Celtis occidentalis
L. North American HackberryShrub or broad-crowned tree to c. 20 m high. Bark rough, fissured, often with corky ridges, grey. Leaves obliquely ovate, mostly 5-15 cm long, usually more than half as wide as long; apex abruptly acuminate; base rounded to truncate or shallowly cordate; margins serrate or bi-serrate, usually entire below widest part of leaf; upper surface with scattered tubercle-based hairs, or glabrous with tubercles only; lower surface pilose along veins and veinlets only, rarely glabrous; main lateral veins more or less straight; petiole 1-2 cm long. Perianth lobes 5 or 6, free, obovate to ovate, entire or irregularly toothed near apex, membranous, 2.5-3.5 mm long.
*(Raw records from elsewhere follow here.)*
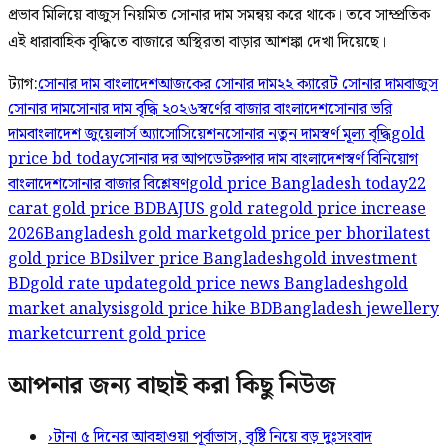
প্রভাব মিলিয়ে বাজুস নিয়মিত সোনার দাম সমন্বয় করে থাকে। তবে সাম্প্রতিক
এই ধারাবাহিক বৃদ্ধিতে বাজারে অস্থিরতা বাড়ার আশঙ্কা দেখা দিয়েছে।
ট্যাগ:
সোনার দাম বাংলাদেশ
আজকের সোনার দাম
২২ ক্যারেট সোনার দাম
বাজুস
সোনার দাম
সোনার দাম বৃদ্ধি ২০২৬
স্বর্ণের বাজার বাংলাদেশ
সোনার ভরি
দাম
বাংলাদেশ জুয়েলার্স অ্যাসোসিয়েশন
সোনার নতুন দাম
স্বর্ণ মূল্য বৃদ্ধি
gold
price bd today
সোনার দর আপডেট
রুপার দাম বাংলাদেশ
স্বর্ণ বিনিয়োগ
বাংলাদেশ
সোনার বাজার বিশ্লেষণ
gold price Bangladesh today
22
carat gold price BD
BAJUS gold rate
gold price increase
2026
Bangladesh gold market
gold price per bhori
latest
gold price BD
silver price Bangladesh
gold investment
BD
gold rate update
gold price news Bangladesh
gold
market analysis
gold price hike BD
Bangladesh jewellery
market
current gold price
আপনার জন্য বাছাই করা কিছু নিউজ
›
টানা ৫ দিনের আবহাওয়া পূর্বাভাস, বৃষ্টি নিয়ে বড় দুঃসংবাদ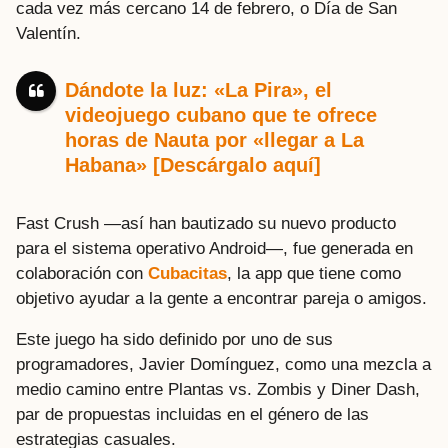
cada vez más cercano 14 de febrero, o Día de San
Valentín.
Dándote la luz: «La Pira», el
videojuego cubano que te ofrece
horas de Nauta por «llegar a La
Habana» [Descárgalo aquí]
Fast Crush
—
así han bautizado su nuevo producto
para el sistema operativo Android
—
, fue generada en
colaboración con
Cubacitas
, la app que tiene como
objetivo ayudar a la gente a encontrar pareja o amigos.
Este juego ha sido definido por uno de sus
programadores, Javier Domínguez, como una mezcla a
medio camino entre Plantas vs. Zombis y Diner Dash,
par de propuestas incluidas en el género de las
estrategias casuales.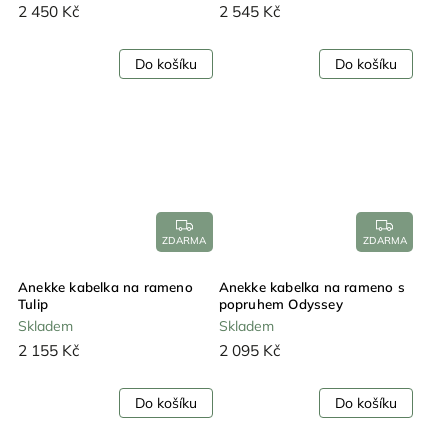
2 450 Kč
2 545 Kč
Do košíku
Do košíku
ZDARMA
ZDARMA
Anekke kabelka na rameno
Anekke kabelka na rameno s
Tulip
popruhem Odyssey
Skladem
Skladem
2 155 Kč
2 095 Kč
Do košíku
Do košíku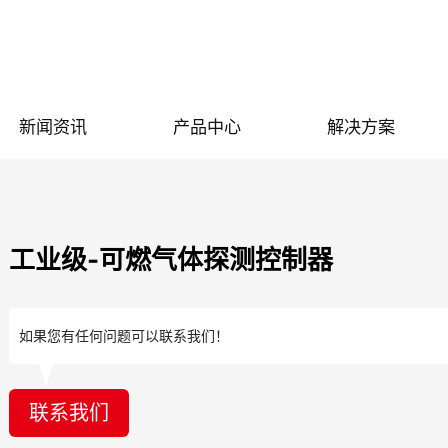
新闻资讯
产品中心
解决方案
工业级-可燃气体探测控制器
如果您有任何问题可以联系我们！
联系我们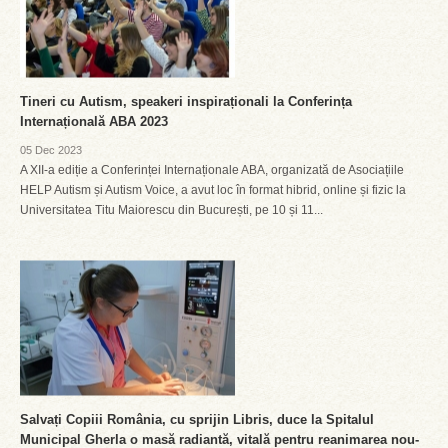
Tineri cu Autism, speakeri inspiraționali la Conferința
Internațională ABA 2023
05 Dec 2023
A XII-a ediție a Conferinței Internaționale ABA, organizată de Asociațiile
HELP Autism și Autism Voice, a avut loc în format hibrid, online și fizic la
Universitatea Titu Maiorescu din București, pe 10 și 11...
Salvați Copiii România, cu sprijin Libris, duce la Spitalul
Municipal Gherla o masă radiantă, vitală pentru reanimarea nou-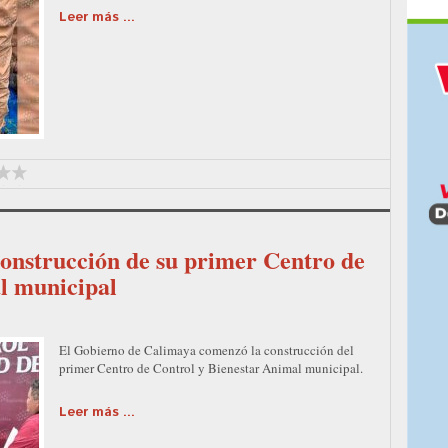
Leer más ...
construcción de su primer Centro de
l municipal
El Gobierno de Calimaya comenzó la construcción del
primer Centro de Control y Bienestar Animal municipal.
Leer más ...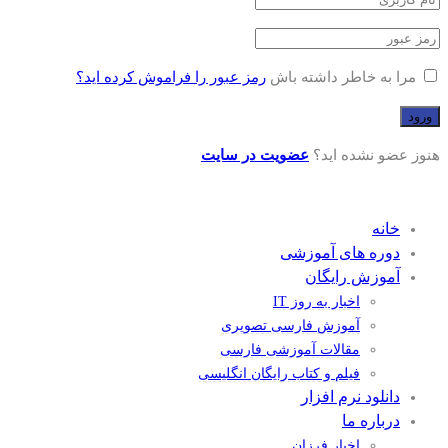
مرا به خاطر داشته باش
رمز عبور را فراموش کرده اید؟
هنوز عضو نشده اید؟
عضویت در سایت
خانه
دوره های آموزشی
آموزش رایگان
اخبار به روز IT
آموزش فارسی تصویری
مقالات آموزشی فارسی
فیلم و کتاب رایگان انگلیسی
دانلود نرم افزار
درباره ما
اخبار فرزان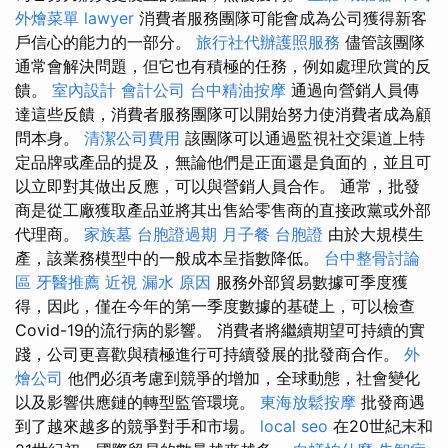
外燴菜單
lawyer
消費者服務團隊可能會成為公司獲得新客
戶信心的能力的一部分。
旅行社代辦護照服務
儘管該團隊
通常會解決問題，但它也有積極的任務，例如處理欣賞的反
饋。
室內設計
會計公司
台中精油按摩
通過向營銷人員傳
達這些反饋，消費者服務團隊可以開始努力使消費者成為顧
問本身。
清潔公司費用
該團隊可以通過監視社交渠道上特
定品牌或產品的提及，無論他們是正面還是負面的，並且可
以立即對其做出反應，可以與營銷人員合作。 通常，批發
商是從工廠獲取產品並將其出售給零售商的直接政黨或外部
代理商。
家族墓
台胞證過期
月子餐
台胞證
由於大規模生
產，該業務模型中的一般成本呈指數降低。
台中整骨討論
區
牙醫推薦
近視
漏水 原因
服務外部貿易數據可季度獲
得，因此，僅在今年的第一季度數據的基礎上，可以檢查
Covid-19的流行病的影響。 消費者將繼續期望可持續的實
踐，公司更喜歡與積極進行可持續發展的批發商合作。
外
燴公司
他們必須考慮到競爭的增加，全球動態，社會變化
以及影響供應鏈的轉型監管環境。
東海放鬆按摩
批發商遇
到了越來越多的競爭對手和市場。
local seo
在20世紀末和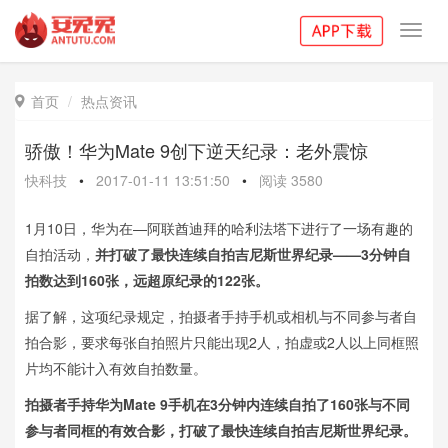
Toggl
navig
首页
热点资讯

骄傲！华为Mate 9创下逆天纪录：老外震惊
快科技
•
2017-01-11 13:51:50
•
阅读
3580
1月10日，华为在—阿联酋迪拜的哈利法塔下进行了一场有趣的
自拍活动，
并打破了最快连续自拍吉尼斯世界纪录——3分钟自
拍数达到160张，远超原纪录的122张。
据了解，这项纪录规定，拍摄者手持手机或相机与不同参与者自
拍合影，要求每张自拍照片只能出现2人，拍虚或2人以上同框照
片均不能计入有效自拍数量。
拍摄者手持华为Mate 9手机在3分钟内连续自拍了160张与不同
参与者同框的有效合影，打破了最快连续自拍吉尼斯世界纪录。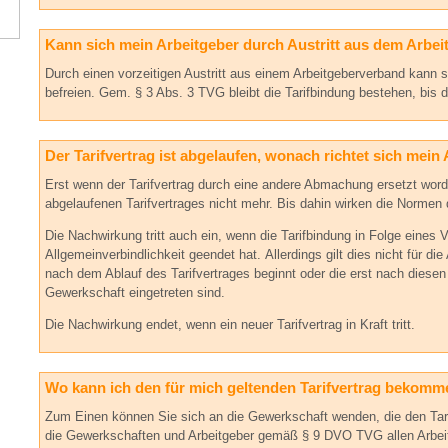
Kann sich mein Arbeitgeber durch Austritt aus dem Arbei
Durch einen vorzeitigen Austritt aus einem Arbeitgeberverband kann si
befreien. Gem. § 3 Abs. 3 TVG bleibt die Tarifbindung bestehen, bis de
Der Tarifvertrag ist abgelaufen, wonach richtet sich mein 
Erst wenn der Tarifvertrag durch eine andere Abmachung ersetzt wor
abgelaufenen Tarifvertrages nicht mehr. Bis dahin wirken die Normen 
Die Nachwirkung tritt auch ein, wenn die Tarifbindung in Folge eines V
Allgemeinverbindlichkeit geendet hat. Allerdings gilt dies nicht für di
nach dem Ablauf des Tarifvertrages beginnt oder die erst nach diesen 
Gewerkschaft eingetreten sind.
Die Nachwirkung endet, wenn ein neuer Tarifvertrag in Kraft tritt.
Wo kann ich den für mich geltenden Tarifvertrag bekom
Zum Einen können Sie sich an die Gewerkschaft wenden, die den Ta
die Gewerkschaften und Arbeitgeber gemäß § 9 DVO TVG allen Arbeit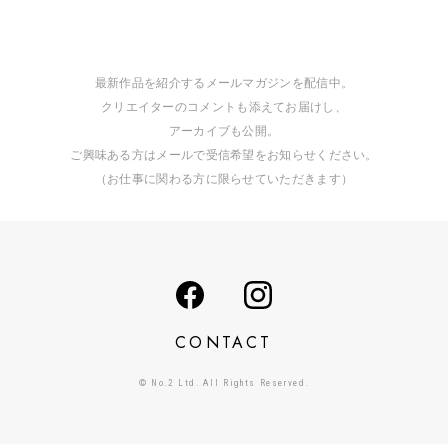
最新作品を紹介するメールマガジンを配信中。
クリエイターのコメントも添えてお届けし、
アーカイブも公開。
ご興味ある方はメールで受信希望をお知らせください。
（お仕事に関わる方に限らせていただきます）
CONTACT
© No.2 Ltd. All Rights Reserved.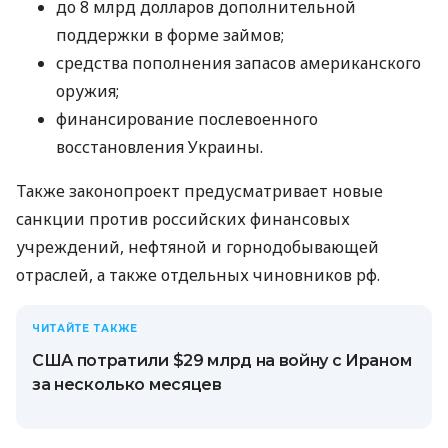
до 8 млрд долларов дополнительной
поддержки в форме займов;
средства пополнения запасов американского
оружия;
финансирование послевоенного
восстановления Украины.
Также законопроект предусматривает новые
санкции против российских финансовых
учреждений, нефтяной и горнодобывающей
отраслей, а также отдельных чиновников рф.
ЧИТАЙТЕ ТАКЖЕ
США потратили $29 млрд на войну с Ираном
за несколько месяцев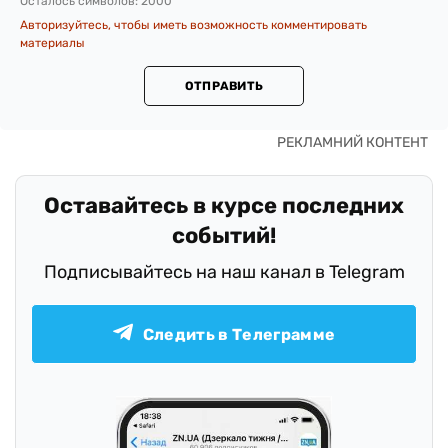
Осталось символов:
2000
Авторизуйтесь, чтобы иметь возможность комментировать
материалы
ОТПРАВИТЬ
Оставайтесь в курсе последних
событий!
Подписывайтесь на наш канал в Telegram
Следить в Телеграмме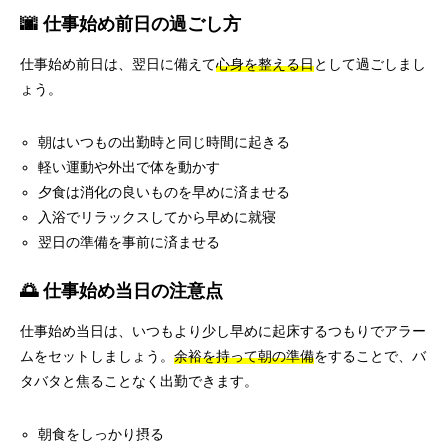
🌆 仕事始め前日の過ごし方
仕事始め前日は、翌日に備えて
心身を整える日
として過ごしまし
ょう。
朝はいつもの出勤時と同じ時間に起きる
軽い運動や外出で体を動かす
夕食は消化の良いものを早めに済ませる
入浴でリラックスしてから早めに就寝
翌日の準備を事前に済ませる
🌅 仕事始め当日の注意点
仕事始め当日は、いつもより少し早めに起床するつもりでアラー
ムをセットしましょう。
余裕を持って朝の準備
をすることで、バ
タバタと焦ることなく出勤できます。
朝食をしっかり摂る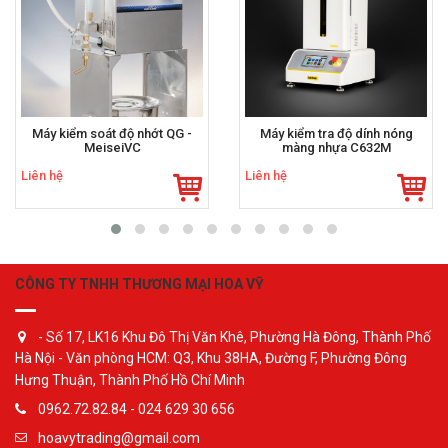
Máy kiểm soát độ nhớt QG -
Máy kiểm tra độ dính nóng
MeiseiVC
màng nhựa C632M
Liên hệ
Liên hệ
CÔNG TY TNHH THƯƠNG MẠI HOA VỸ
- Số 17, LK16 Khu Đô Thị Văn Khê, Phường Hà Đông, Thành Phố
Hà Nội - Văn phòng HCM: Q3, Khu 38HA, Đường F, Phường Đông
Hưng Thuận, Thành Phố Hồ Chí Minh
0962.72.82.84 - 024 629 30 656
hoavytrading@gmail.com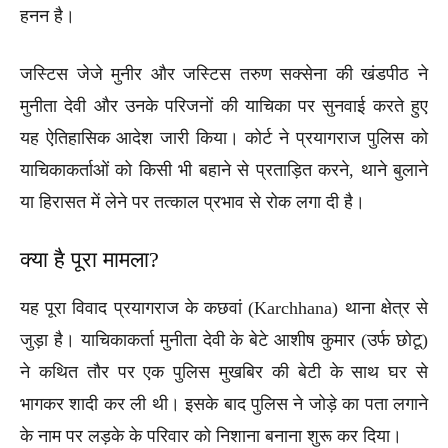
हनन है।
जस्टिस जेजे मुनीर और जस्टिस तरुण सक्सेना की खंडपीठ ने
मुनीता देवी और उनके परिजनों की याचिका पर सुनवाई करते हुए
यह ऐतिहासिक आदेश जारी किया। कोर्ट ने प्रयागराज पुलिस को
याचिकाकर्ताओं को किसी भी बहाने से प्रताड़ित करने, थाने बुलाने
या हिरासत में लेने पर तत्काल प्रभाव से रोक लगा दी है।
क्या है पूरा मामला?
यह पूरा विवाद प्रयागराज के कछवां (Karchhana) थाना क्षेत्र से
जुड़ा है। याचिकाकर्ता मुनीता देवी के बेटे आशीष कुमार (उर्फ छोटू)
ने कथित तौर पर एक पुलिस मुखबिर की बेटी के साथ घर से
भागकर शादी कर ली थी। इसके बाद पुलिस ने जोड़े का पता लगाने
के नाम पर लड़के के परिवार को निशाना बनाना शुरू कर दिया।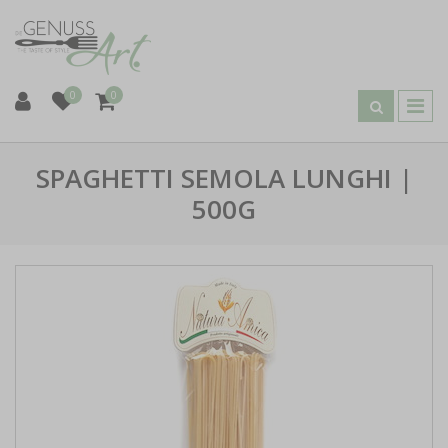
0
0
SPAGHETTI SEMOLA LUNGHI |
500G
Male flowers in few-flowered clusters in lower axils of inflorescence, anthers c. 2 mm long, wtih short, but distinct filaments. Bisexual flowers solitary in upper axils; paired stigmatic lobes 3-4 mm long, ascending to spreading. Drupe globose, c. 8 mm diam., maturing from green through orange to deep reddish-purple; fruiting pedicel to 2 cm long. Flowers early spring; fruits ripen late summer to autumn.
GipP. Also naturalised Qld, NSW, ACT. Native to North America.
Grown for ornament. Weakly naturalised on Yarra River flats near Heidelberg.